When it’s time to bake, preheat the oven to 350°F. Line a baking sheet (you might need two, actually) with parchment paper. With clean hands, scoop 1 tablespoon of dough and roll it into a ball. Place the cookie dough ball on the baking sheet and press down slightly. Be sure to give the cookies enough space — at least 2 inches apart.
Bake the cookies in the oven for 11 to 12 minutes. They will look soft, but baked through. Let the cookies rest for 10 minutes on the baking sheet before removing them to a cooling rack. Reese recommends letting them cool completely before devouring; she says they’re better that way!
My Honest Review
I’m a big fan of a soft, chewy cookie, so these pumpkin chocolate chip cookies get an A+ in my book. They’re soft and moist, but they don’t fall apart, and every bite feels like I’m eating a pumpkin muffin rather than a cookie. So technically, they can be considered breakfast with that cup of coffee in my head. (Win, win.)
These cookies also have a nice shape. Sometimes I feel like homemade cookies don’t get that perfect round, but these all have a uniform shape that make them worthy to post on Instagram. They’re also not flat; they’re nicely domed at the top and have that ideal crinkly edge.
What’s more, I’m a big fan of how these cookies don’t taste overly sweet. Sure, there’s quite a bit of sugar in them, but you really get more of the sweeteners from the chocolate chips than the cookie itself. If you’re like me and you prefer a dessert that isn’t too cloying, you can always skip the chocolate chips and just make the pumpkin cookies without. Again, they’ll pair great with a cup of coffee. Or even a chai latte!
Three Tips for Making Pumpkin Chocolate Chip Cookies
- Don’t have fresh pumpkin? Use canned. Reese’s recipe technically calls for pumpkin purée that has been strained, which is typical if you decided to make fresh pumpkin purée from scratch. But like Reese in the video, we’re going to skip that laborious step and reach for our favorite canned pumpkin. No straining necessary!

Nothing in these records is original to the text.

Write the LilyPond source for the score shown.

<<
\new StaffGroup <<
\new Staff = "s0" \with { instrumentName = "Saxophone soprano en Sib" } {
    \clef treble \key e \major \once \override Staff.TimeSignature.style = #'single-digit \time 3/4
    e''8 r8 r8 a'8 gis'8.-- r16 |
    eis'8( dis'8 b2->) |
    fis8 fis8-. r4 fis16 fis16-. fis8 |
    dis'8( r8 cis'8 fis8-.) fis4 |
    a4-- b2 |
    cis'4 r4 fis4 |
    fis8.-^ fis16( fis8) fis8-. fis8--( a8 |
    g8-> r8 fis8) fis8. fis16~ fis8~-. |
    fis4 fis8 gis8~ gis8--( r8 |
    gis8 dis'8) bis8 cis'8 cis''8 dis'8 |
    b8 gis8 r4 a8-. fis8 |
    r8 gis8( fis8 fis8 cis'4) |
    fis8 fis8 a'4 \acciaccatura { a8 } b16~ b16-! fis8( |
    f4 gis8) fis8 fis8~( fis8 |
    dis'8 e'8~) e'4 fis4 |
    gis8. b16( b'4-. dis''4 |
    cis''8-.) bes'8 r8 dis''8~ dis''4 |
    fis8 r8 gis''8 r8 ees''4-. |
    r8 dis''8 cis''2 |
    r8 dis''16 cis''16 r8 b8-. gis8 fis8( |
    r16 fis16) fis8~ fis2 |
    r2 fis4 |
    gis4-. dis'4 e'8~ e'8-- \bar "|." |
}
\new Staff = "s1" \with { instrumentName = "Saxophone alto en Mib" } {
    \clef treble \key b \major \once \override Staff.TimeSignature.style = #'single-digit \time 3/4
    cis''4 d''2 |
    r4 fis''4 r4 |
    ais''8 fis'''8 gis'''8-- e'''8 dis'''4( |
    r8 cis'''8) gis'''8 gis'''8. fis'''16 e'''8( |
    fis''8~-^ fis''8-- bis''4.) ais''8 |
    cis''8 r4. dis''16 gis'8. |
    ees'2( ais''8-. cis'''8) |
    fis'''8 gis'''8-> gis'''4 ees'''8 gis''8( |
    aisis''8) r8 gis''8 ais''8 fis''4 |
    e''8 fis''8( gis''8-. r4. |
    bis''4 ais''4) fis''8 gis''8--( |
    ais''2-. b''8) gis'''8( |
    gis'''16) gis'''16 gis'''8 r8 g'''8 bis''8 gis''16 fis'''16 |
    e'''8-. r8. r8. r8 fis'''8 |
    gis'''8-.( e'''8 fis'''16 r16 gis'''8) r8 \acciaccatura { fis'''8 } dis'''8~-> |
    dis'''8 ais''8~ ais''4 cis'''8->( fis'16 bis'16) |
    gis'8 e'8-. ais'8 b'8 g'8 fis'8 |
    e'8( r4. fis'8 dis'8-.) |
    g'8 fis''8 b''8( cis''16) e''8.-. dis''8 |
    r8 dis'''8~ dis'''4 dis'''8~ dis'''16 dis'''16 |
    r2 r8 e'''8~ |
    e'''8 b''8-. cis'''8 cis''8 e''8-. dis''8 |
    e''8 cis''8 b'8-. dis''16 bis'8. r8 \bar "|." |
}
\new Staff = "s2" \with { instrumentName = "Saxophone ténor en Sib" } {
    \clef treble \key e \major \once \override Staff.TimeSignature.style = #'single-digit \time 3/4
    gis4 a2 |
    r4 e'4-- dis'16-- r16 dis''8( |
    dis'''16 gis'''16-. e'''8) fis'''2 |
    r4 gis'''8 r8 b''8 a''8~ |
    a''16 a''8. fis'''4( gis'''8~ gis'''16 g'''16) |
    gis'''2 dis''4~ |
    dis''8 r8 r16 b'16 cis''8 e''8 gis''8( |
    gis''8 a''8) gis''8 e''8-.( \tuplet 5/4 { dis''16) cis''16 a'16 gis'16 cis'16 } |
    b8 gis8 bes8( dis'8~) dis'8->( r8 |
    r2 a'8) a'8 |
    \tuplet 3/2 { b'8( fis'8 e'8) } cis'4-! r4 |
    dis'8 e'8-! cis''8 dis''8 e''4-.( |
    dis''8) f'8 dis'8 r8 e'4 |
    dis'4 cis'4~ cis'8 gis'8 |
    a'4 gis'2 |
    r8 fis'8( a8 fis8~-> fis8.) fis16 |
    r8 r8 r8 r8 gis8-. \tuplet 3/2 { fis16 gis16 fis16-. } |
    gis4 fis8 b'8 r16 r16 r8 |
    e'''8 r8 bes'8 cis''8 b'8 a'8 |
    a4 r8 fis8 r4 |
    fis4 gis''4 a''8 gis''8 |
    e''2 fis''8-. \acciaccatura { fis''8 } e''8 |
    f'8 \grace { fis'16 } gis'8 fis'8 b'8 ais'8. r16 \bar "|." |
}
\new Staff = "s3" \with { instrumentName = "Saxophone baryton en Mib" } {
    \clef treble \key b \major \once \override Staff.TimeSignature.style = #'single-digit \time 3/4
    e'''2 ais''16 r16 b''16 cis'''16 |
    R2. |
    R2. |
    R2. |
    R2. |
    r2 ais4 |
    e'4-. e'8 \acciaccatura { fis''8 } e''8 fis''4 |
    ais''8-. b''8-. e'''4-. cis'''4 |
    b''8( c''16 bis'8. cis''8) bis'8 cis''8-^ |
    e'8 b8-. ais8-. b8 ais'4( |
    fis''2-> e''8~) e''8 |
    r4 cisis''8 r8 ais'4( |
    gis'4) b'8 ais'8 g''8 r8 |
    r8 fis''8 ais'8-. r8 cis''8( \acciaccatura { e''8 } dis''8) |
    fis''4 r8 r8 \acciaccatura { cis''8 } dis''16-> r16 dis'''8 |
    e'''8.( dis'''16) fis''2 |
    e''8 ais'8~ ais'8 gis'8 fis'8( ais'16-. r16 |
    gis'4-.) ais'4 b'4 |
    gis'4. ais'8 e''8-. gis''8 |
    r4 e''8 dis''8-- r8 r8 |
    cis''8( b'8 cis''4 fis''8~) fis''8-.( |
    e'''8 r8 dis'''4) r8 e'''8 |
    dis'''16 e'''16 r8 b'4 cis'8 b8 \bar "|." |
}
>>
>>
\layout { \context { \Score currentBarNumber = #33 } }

- The longer the dough ages, the better. It may sound strange, but ripening cookie dough (also known as “aging”) before baking it actually allows for an even chewier, tastier cookie. That’s because the fats within the cookie — in this case, it’s the butter — are chilled. When you bake the cookie with cold fat, it gives it a completely different texture. Plus, aging the dough gives the flour time to soak up the liquids in the cookie, giving it time to “hydrate” so your cookie isn’t dry and crumbly but soft and ooey-gooey. This recipe recommends waiting at least 30 minutes, but I gave the cookies 3 hours before baking.
- Store them up to a week: While I highly doubt you’ll have any leftovers if you serve these cookies at Thanksgiving, if you do have some left, the best thing is to store them at room temperature in an airtight container. The sooner you eat them the better, but you can keep them for up to a week. Don’t want your cookies to get hard? Store them with a slice of bread. Yes, really!